第45話:若松の蒼き衝撃、オーシャンカップ開幕
1994年。競艇界に新たな歴史が刻まれた。G1クラス以上の優勝者のみが集う、真の強者を決める新設SG**「オーシャンカップ」**。その記念すべき第1回大会の舞台に選ばれたのは、北九州・ボートレース若松。洞海湾に面したこの水面は、夜になると海からの潮が満ち、独特の「うねり」を伴う重厚な戦場へと変貌する。
しかし、この記念すべき祭典は、マブイ議会にとって乾健児を抹殺するための「公式な戦場」でもあった。
「健児、若松の海はただの海水じゃないわ。議会が海底に設置した『マブイ吸引機』が、レース中の全エネルギーを奪い取ろうとしている……。ここは、文字通りの海戦よ」
翼の警告通り、ピットには議会直属の暗殺部隊**「深海」**の3名が、一般レーサーを装って潜り込んでいた。
予選初日、第12レース。乾の前に立ちはだかるのは、暗殺部隊のリーダー、カイ(海)。
彼の属性は**「水の重質変質――『重圧』」**。
若松の海水をマブイで重金属のように重くし、他艇の機動力を物理的に奪う、力による処刑を得意とする男だ。
「乾健児。17,000の盟約だか何だか知らないが、海の底に沈めばすべては無に帰す。新設SGの最初の勝者は、議会の意志を継ぐ我らだ」
カイの機艇『深海王』が放つ蒼い波動は、若松の夜の海をさらに深く、暗く染めていく。
「若松SG・第1回オーシャンカップ……全艇、起動!!」
スタートの号笛。乾は『白銀・17,000の盟約』を研ぎ澄まし、スリットへ。しかし、第1マークへ向かう途中で、水面が異常な重さを帯び始めた。
属性変質――『蒼き深淵の鎖』。
カイが放つ重圧により、機艇のプロペラがまるでコンクリートを掻いているかのように回転を落とす。さらに、海底の装置が乾のマブイを強制的に吸い出し、乾の右腕に耐えがたい疲労感が襲いかかる。
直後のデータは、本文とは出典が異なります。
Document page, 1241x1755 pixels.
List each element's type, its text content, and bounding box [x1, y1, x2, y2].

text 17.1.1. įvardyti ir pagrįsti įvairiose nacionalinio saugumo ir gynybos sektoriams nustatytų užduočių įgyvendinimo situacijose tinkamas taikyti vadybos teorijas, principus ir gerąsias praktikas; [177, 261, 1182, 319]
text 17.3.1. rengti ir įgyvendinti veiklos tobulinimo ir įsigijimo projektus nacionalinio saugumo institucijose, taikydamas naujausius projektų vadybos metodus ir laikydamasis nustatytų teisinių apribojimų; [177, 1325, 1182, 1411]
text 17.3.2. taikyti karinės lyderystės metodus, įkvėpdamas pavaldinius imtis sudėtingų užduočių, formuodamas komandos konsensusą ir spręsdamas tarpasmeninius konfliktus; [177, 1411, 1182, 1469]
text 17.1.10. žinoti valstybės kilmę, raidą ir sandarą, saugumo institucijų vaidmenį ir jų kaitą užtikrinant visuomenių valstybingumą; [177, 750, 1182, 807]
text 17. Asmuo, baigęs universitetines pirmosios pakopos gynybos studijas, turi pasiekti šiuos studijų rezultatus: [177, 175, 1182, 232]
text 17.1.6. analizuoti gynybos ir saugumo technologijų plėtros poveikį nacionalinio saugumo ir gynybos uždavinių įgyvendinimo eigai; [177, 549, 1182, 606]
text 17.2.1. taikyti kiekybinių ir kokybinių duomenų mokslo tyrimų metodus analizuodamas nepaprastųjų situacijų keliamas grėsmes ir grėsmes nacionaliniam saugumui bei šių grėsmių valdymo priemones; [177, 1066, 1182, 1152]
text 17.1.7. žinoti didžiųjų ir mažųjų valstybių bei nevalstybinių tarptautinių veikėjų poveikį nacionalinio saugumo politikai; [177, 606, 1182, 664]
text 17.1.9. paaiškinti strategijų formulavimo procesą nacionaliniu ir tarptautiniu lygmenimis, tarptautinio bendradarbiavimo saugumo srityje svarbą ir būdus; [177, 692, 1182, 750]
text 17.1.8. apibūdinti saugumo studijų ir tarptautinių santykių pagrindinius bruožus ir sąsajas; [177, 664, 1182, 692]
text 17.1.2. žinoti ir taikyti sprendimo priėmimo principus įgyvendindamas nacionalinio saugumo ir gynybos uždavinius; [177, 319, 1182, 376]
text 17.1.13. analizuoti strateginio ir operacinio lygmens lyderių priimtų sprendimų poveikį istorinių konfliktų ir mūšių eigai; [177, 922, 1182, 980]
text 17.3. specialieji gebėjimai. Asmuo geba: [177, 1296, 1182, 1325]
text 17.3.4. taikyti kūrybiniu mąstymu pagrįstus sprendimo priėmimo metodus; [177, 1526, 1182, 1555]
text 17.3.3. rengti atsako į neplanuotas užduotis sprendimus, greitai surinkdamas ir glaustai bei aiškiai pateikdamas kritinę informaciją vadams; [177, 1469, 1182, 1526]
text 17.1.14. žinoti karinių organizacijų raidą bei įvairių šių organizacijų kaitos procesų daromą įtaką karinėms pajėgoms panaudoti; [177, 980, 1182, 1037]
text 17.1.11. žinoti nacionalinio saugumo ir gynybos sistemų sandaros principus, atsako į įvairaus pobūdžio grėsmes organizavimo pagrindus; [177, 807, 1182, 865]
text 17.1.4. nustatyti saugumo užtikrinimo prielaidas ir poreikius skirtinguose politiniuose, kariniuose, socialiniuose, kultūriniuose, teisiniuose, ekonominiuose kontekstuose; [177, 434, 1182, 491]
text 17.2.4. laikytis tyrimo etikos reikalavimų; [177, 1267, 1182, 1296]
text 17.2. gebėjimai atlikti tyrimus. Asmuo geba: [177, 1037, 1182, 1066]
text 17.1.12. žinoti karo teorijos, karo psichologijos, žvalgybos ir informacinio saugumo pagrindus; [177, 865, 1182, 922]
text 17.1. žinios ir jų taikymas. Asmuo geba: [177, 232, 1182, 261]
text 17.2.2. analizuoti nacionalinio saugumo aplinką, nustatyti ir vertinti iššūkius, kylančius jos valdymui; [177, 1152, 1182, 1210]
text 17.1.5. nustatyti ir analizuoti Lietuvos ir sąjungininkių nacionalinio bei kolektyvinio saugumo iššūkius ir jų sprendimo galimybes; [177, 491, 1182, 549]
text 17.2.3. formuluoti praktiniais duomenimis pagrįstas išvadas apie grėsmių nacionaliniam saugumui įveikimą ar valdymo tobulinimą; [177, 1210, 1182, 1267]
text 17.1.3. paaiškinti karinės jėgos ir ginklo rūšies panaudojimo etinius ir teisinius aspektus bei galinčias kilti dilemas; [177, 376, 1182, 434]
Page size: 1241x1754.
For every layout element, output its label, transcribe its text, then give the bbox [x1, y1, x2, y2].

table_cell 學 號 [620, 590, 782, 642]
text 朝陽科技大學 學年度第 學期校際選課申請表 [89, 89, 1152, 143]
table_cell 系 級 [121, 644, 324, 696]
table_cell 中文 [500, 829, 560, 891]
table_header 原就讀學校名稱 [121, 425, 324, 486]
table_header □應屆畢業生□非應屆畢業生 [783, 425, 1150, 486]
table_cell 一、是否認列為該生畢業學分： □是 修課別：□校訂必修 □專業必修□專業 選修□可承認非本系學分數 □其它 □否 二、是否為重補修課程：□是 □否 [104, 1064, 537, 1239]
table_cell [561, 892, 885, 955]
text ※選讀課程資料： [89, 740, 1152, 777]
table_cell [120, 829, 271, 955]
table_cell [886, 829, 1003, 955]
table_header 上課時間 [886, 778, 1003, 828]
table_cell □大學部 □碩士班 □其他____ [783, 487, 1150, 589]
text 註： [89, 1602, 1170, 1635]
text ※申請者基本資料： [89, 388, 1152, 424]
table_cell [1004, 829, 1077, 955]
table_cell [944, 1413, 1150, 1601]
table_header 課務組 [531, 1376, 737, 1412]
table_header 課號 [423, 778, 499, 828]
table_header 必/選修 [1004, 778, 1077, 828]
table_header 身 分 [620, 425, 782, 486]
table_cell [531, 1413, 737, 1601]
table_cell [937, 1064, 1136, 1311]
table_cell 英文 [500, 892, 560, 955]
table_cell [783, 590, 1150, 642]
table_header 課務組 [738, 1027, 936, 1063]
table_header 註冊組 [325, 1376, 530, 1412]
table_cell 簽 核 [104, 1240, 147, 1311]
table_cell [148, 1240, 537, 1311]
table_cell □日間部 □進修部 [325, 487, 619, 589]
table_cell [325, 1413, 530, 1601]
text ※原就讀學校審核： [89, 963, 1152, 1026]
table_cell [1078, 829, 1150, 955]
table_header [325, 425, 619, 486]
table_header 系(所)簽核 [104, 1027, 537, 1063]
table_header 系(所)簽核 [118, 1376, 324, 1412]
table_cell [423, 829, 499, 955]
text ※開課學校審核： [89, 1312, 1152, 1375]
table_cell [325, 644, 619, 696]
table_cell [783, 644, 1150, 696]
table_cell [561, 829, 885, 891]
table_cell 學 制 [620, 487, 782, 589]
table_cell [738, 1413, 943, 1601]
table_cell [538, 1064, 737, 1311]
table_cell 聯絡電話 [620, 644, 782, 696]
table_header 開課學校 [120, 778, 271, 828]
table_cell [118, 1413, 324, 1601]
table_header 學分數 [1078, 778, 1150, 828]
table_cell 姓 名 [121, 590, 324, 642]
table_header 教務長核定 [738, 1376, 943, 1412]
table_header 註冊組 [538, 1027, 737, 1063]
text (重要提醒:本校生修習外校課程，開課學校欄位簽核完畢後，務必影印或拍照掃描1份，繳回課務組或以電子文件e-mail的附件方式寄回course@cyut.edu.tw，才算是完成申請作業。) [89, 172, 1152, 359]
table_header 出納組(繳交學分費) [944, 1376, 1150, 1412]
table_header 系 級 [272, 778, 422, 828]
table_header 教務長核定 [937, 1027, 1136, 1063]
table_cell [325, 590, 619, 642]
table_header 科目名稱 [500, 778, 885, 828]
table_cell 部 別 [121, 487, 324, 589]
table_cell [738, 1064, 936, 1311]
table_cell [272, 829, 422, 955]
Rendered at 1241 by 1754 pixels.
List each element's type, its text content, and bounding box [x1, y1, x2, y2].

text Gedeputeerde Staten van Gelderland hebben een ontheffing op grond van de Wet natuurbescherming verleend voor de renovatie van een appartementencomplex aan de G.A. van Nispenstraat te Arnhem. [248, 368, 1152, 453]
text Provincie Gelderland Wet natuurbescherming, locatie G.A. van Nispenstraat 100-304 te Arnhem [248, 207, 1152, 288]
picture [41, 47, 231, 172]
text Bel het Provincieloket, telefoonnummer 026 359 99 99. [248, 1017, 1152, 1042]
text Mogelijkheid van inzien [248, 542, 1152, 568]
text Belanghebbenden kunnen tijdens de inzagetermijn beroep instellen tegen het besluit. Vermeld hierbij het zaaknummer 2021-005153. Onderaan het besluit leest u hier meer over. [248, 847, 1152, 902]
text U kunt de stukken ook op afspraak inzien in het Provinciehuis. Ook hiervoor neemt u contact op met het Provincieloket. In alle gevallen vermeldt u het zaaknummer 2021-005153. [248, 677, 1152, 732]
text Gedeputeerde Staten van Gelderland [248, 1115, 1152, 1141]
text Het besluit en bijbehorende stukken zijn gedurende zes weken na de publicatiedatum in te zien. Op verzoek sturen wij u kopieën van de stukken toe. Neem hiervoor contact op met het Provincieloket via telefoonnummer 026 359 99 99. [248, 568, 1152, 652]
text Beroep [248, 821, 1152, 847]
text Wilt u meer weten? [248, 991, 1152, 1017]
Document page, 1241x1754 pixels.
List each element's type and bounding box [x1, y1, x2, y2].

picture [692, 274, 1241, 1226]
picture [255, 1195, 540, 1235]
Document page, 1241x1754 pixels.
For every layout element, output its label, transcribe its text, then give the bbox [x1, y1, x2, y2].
「……っ、体が動かねえ! 潮が……俺を底に引きずり込もうとしてやがる!」
「おじさん、これ、海水じゃない! 議会が特殊な『重質マブイ』を水面に散布してるんだ。普通の旋回じゃ、遠心力で機体が粉砕されるよ!」
ハルの警告が、荒れ狂う潮騒の中で響く。
4. 蒼き閃光:オーシャン・ドライブ
乾は、重圧に抗うのをやめた。
江戸川で源から学んだ「潮流との対話」、そして上田から学んだ「肉体の制御」。それらを今、若松の重い海の中で一つに融合させる。
(……重いなら、その重さを『バネ』に変えるだけだ!)
乾は白銀のマブイを機体の底面へ集中させ、水面との間に高密度の「マブイのクッション」を生成。重い海水を「踏み台」にして、水面から跳ね上がるような特殊旋回を繰り出した。
新奥義――『白銀・蒼海跳躍』!!
カイが作り出した重い鎖を飛び越えるように、乾の『泥龍』が夜の海を跳ね、最短距離で第1マークを旋回。蒼い閃光となって、カイの機艇の真横を突き抜けた。
結果は、乾が1着。カイが2着。
しかし、カイの表情には敗北感はなかった。
「……ほう、我らの重圧を飛び越えたか。だが乾、今の跳躍で貴様のマブイは大幅に消耗したはず。……オーシャンカップは6日間の長期戦だ。最後までその翼、動くかな?」
カイは暗闇の中へ消えていった。
乾は、激しく消耗し、震える右腕を隠しながら、翼とハルに微笑んで見せた。
「……へっ、若松の海は、少し塩辛いだけだぜ。……第1回王者の椅子、議会の野郎にゃ一瞬たりとも座らせねえ」
新設SGオーシャンカップ。それは、競艇の歴史を守る「泥水の王」と、それを根絶しようとする「深海の処刑人」による、凄絶な海戦の幕開けに過ぎなかった。